DIRECTIONS
a. In the comment thread about judging authors' expertise, list every source of information that the comments name for assessing a book or its author.
b. Answer from the comment thread about judging authors' expertise:
(i) In what language does the commenter assume the Kristian Berg conflict page was written?
(ii) On what date was DianaGainer's comment posted?
(iii) According to the last comment, what does googling the author let you check?
c. Write the next comment in the comment thread about judging authors' expertise, picking up after its last sentence.

I clicked on your link to the Kristian Berg conflict and it was in Swedish (I assume). While it only took a microsecond to realize it I was disappointed I couldn't read about it (I may sue!). It might be better to warn people beforehand that they need to be able to read Swedish.

What I'd like to see is some way of finding out before I purchase, say, a book on Amazon.com is whether the author is someone like you who really knows what he's talking about or he's someone who thinks because he once read another book somewhere or found an arrowhead in his backyard that he's somehow an expert! Those brief blurbs and reader reviews don't necessarily give enough information to tell and I've often bought books that sounded like they'd be good, only to find they were by the second variety. What a disappointment! I can come up with a worthless opinion myself, for that matter. I thought I was paying for real expertise!

By DianaGainer (not verified) on 24 Oct 2008 #permalink

I find that googling the author to check her credentials and reading the reviews of her book on Amazon will go quite a long way to gauge scholarly solidity.

MATERIAL
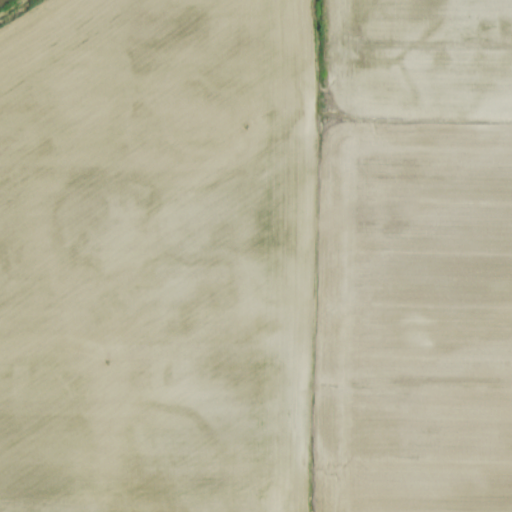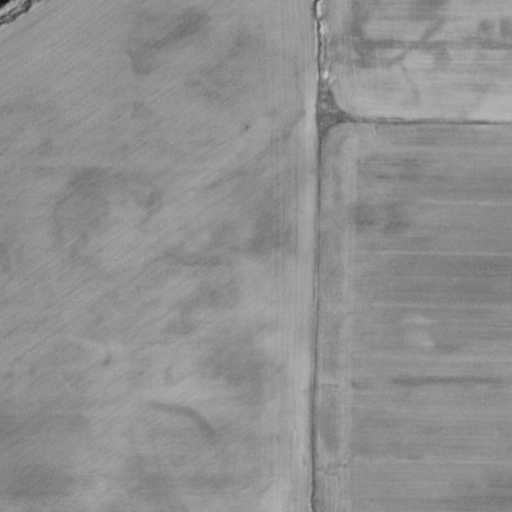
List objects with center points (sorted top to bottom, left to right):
crop: (414, 57)
crop: (157, 260)
crop: (410, 313)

TASK-BY-TASK RESULTS
a.
- Brief blurbs
- Reader reviews
- Googling the author to check her credentials
- Reviews of her book on Amazon

b.
(i) Swedish
(ii) 24 Oct 2008
(iii) Her credentials

c.
If I go to a lecture/seminar I would hope, no, expect, that the lecturer knows more about the topic than I do. If not it's a waste of time and money. Even for the classes at SCA events I want the teacher to know more than me.

she doesn't like the word förmedling ("dissemination") in science popularisation, as it "presupposes an hierarchical relationship between the speaker and the audience"

Isn't the meaning of that word actually more like "convey" or "act as an intermediary"? That seems pretty non-hierarchical to me. Or is "air conveys sound" imposing a hierarchy of air over the listener?